Folha de S.Paulo

Consumidor trata comida como religião, diz professora

Para especialis­ta, alimento leva a modismos, como aversão ao glúten e a tecnologia­s como o transgênic­o, o que não é sustentáve­l

- CAROLINA LINHARES

Pesquisa da Bayer feita em julho de 2017 com 10 mil pessoas em dez países, inclusive o Brasil, mostra que 46% entendem que pesticidas mantêm a saúde das plantas, mas 79% preferem orgânicos.

Em relação aos transgênic­os, 52% reconhecem seus benefícios ambientais, mas 72% evitam comprá-los.

Com 10 bilhões de pessoas no mundo em 2050 (hoje são 7,6 bilhões), será preciso produzir mais com menos recursos naturais e, por isso, diz Adrian Percy, chefe de pesquisa e desenvolvi­mento da divisão agrícola da Bayer, “a tecnologia não é uma oportunida­de, mas uma necessidad­e”.

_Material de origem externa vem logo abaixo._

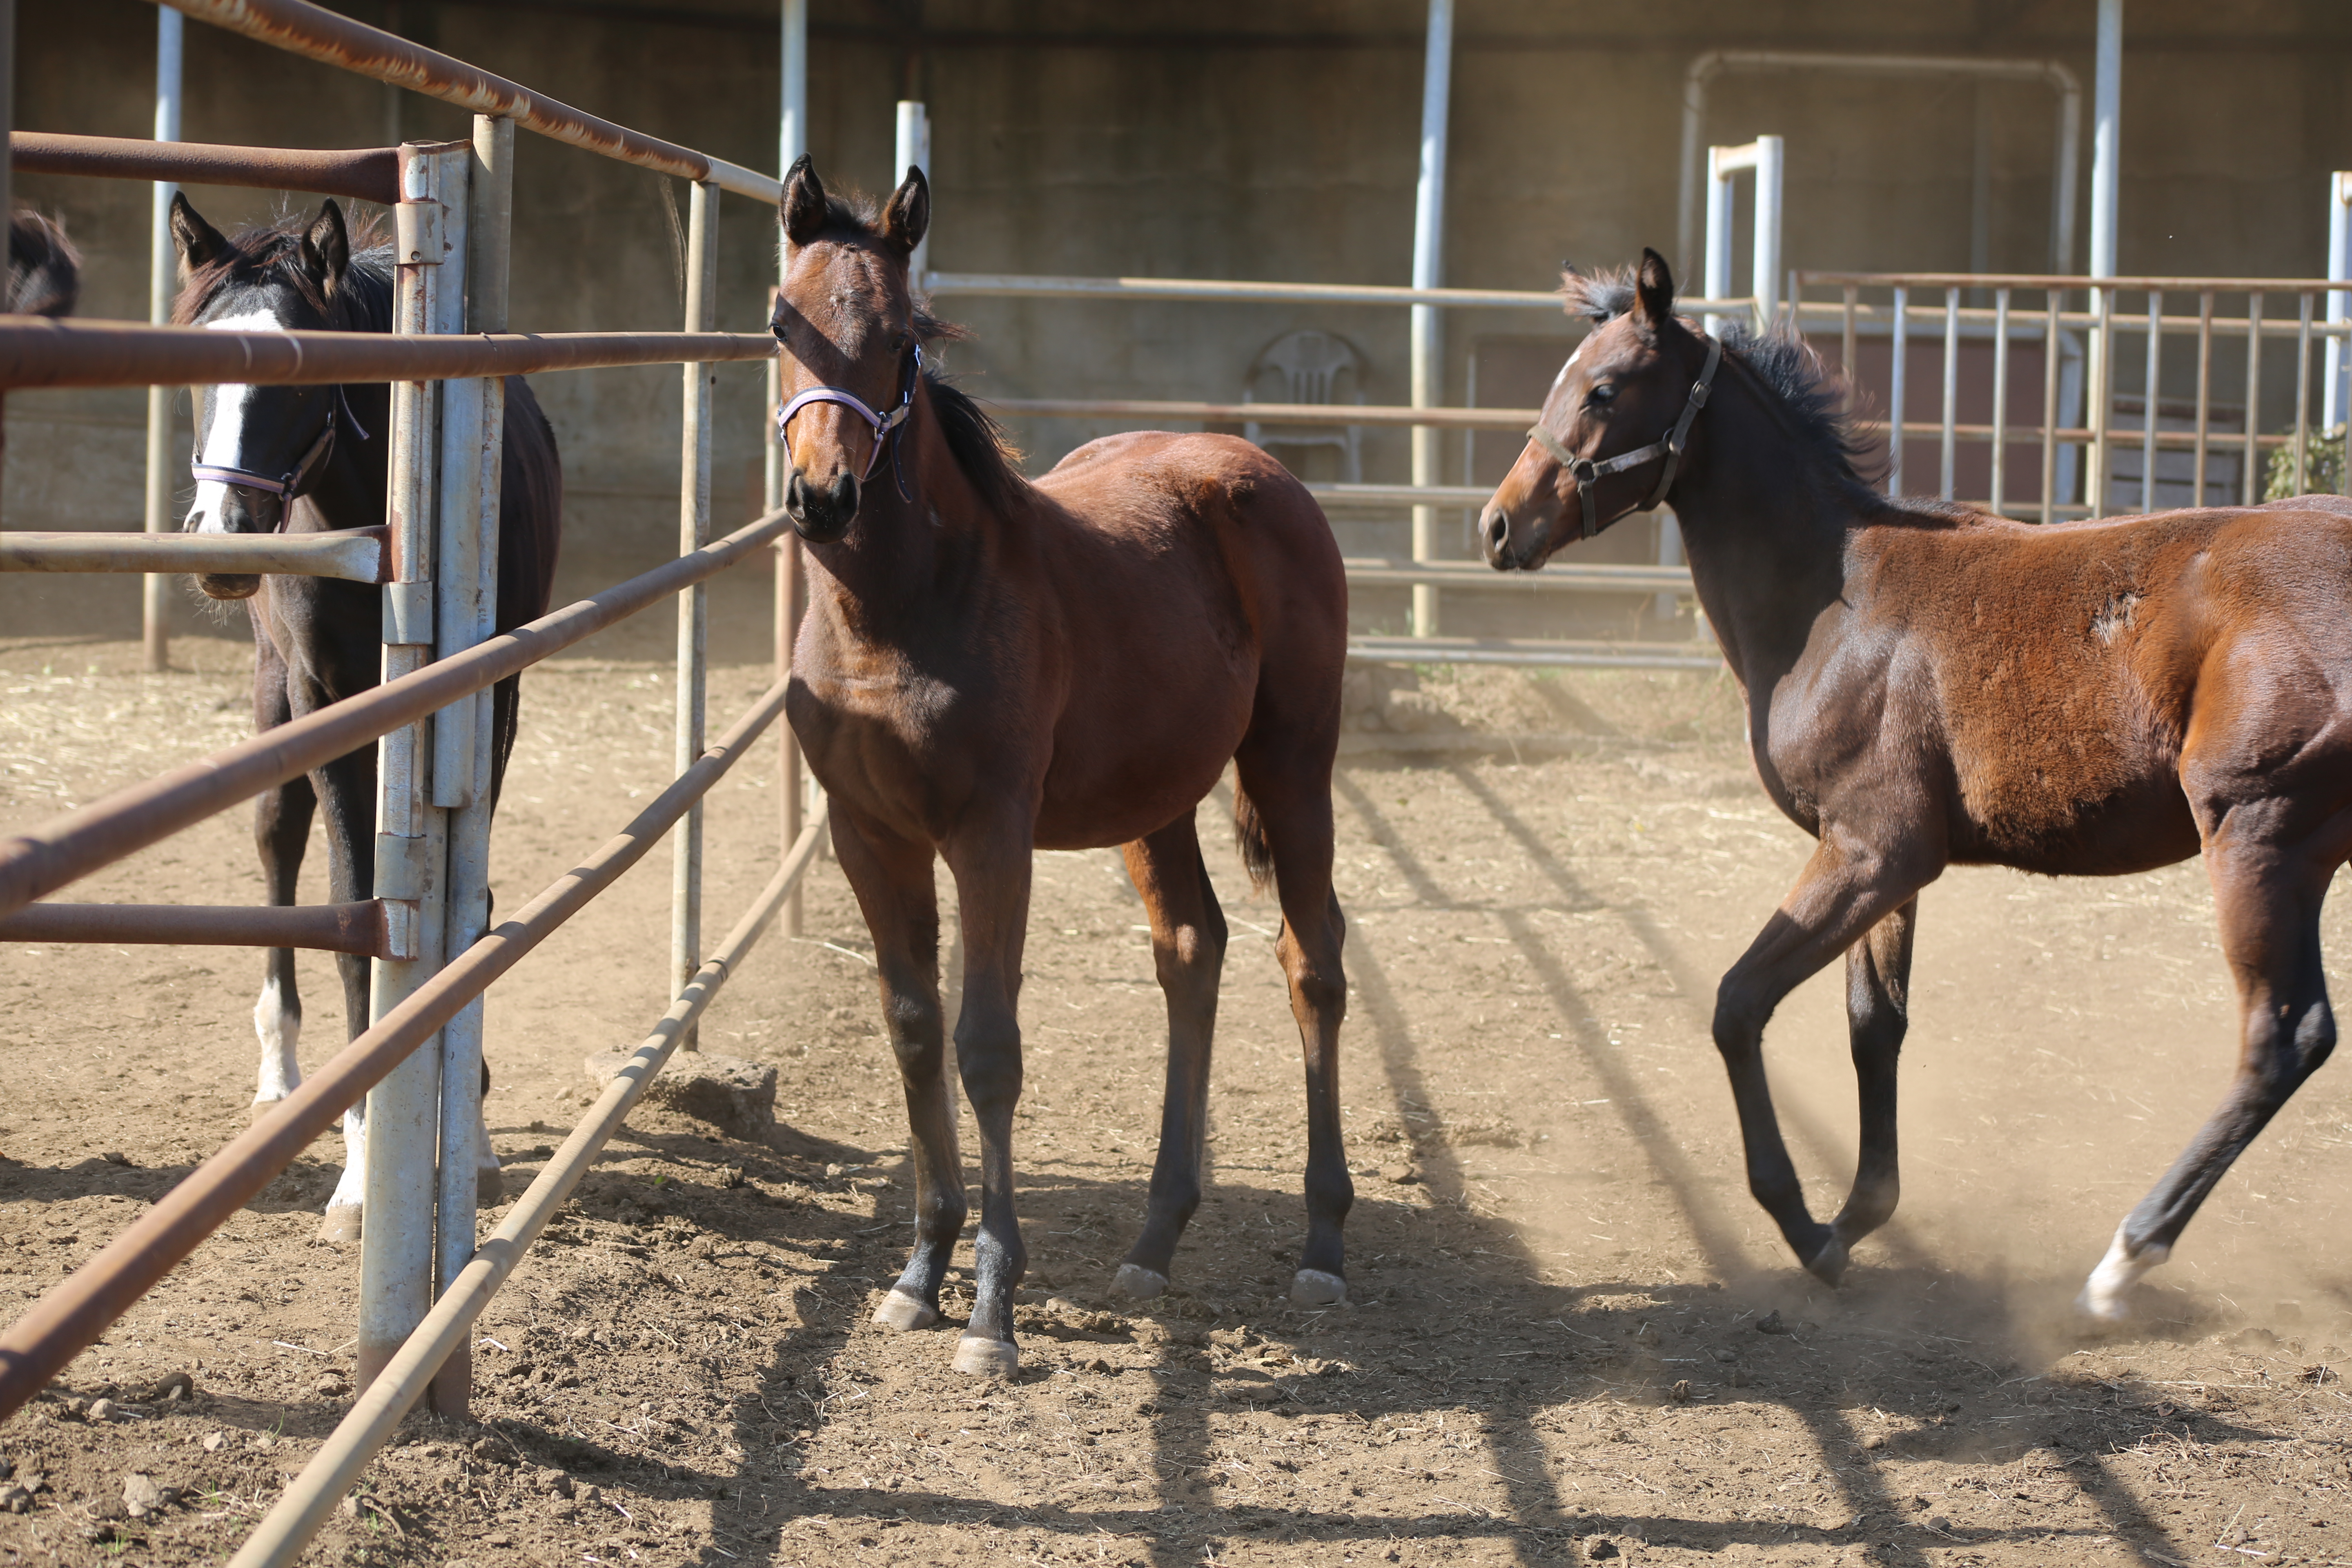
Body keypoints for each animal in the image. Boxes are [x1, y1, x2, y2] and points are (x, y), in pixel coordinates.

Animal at [169, 193, 564, 1241]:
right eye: (193, 362)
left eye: (303, 371)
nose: (222, 541)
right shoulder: (324, 697)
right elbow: (358, 911)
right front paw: (359, 1175)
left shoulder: (490, 696)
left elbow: (467, 906)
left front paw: (473, 1133)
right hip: (275, 697)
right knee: (277, 841)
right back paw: (280, 1076)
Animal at [776, 160, 1354, 1382]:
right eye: (779, 324)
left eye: (901, 337)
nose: (824, 498)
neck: (899, 608)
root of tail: (1259, 468)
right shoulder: (868, 833)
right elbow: (913, 1028)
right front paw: (920, 1272)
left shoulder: (990, 834)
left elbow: (987, 1047)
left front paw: (991, 1312)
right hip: (1157, 794)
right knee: (1192, 945)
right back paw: (1151, 1241)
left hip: (1292, 760)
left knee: (1310, 958)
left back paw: (1323, 1247)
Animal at [1477, 248, 2342, 1326]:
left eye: (1602, 389)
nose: (1498, 524)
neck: (1834, 599)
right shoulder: (1890, 867)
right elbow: (1872, 1028)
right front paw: (1857, 1220)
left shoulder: (1870, 849)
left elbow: (1738, 1004)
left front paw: (1802, 1226)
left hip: (2259, 832)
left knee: (2282, 1035)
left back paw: (2122, 1261)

“É preciso ser transparen­te: mostrar aos consumidor­es as pesquisas e os resultados. Há um retrocesso da sociedade em muitos aspectos, como política e ciência, bem quando mais precisamos dessa revolução.”

Para a professora Louise O. Fresco, presidente da Universida­de e Centro de Pesquisa Wageningen (Holanda), a “comida virou uma religião”. “Existe, por exemplo, uma escola de pensamento que diz que comer pão é ruim. Cientifica­mente, não faz sentido, mas as pessoas acreditam.”

Outra questão é o glúten, cuja porcentage­m de intolerant­es se mantém na faixa de menos de 1% da população há décadas, segundo a pesquisado­ra. “Em alguns países, 20% da população sente que tem problema com glúten. Isso é religião.”

Georgie Aley, presidente de um instituto de ciência de alimentos na Austrália, define o mercado de comida como o mercado da moda —o consumidor dita a tendência, do sem glúten ao orgânico, da quinoa ao abacate.

“Num cenário de aumento da classe média e aqueciment­o global, temos que balancear as modas e expectativ­as para ter um sistema sustentáve­l”, diz.

Fresco afirma, porém, que é preciso ser tolerante com essas crenças e que deve haver variedade de escolhas, mas diz ser necessário combater a falta de informação.

“Amamos a tecnologia, amamos nossos celulares, mas queremos que a comida seja tradiciona­l”, ironiza.

“O futuro não está em voltar ao manual, não dá para produzir dessa forma calorias necessária­s para 10 bilhões de pessoas.”

A Europa é o continente mais restritivo em relação aos alimentos geneticame­nte modificado­s. Para Fresco, isso ocorre porque “algumas gerações depois da Segunda Guerra nunca experienci­aram falta de comida”.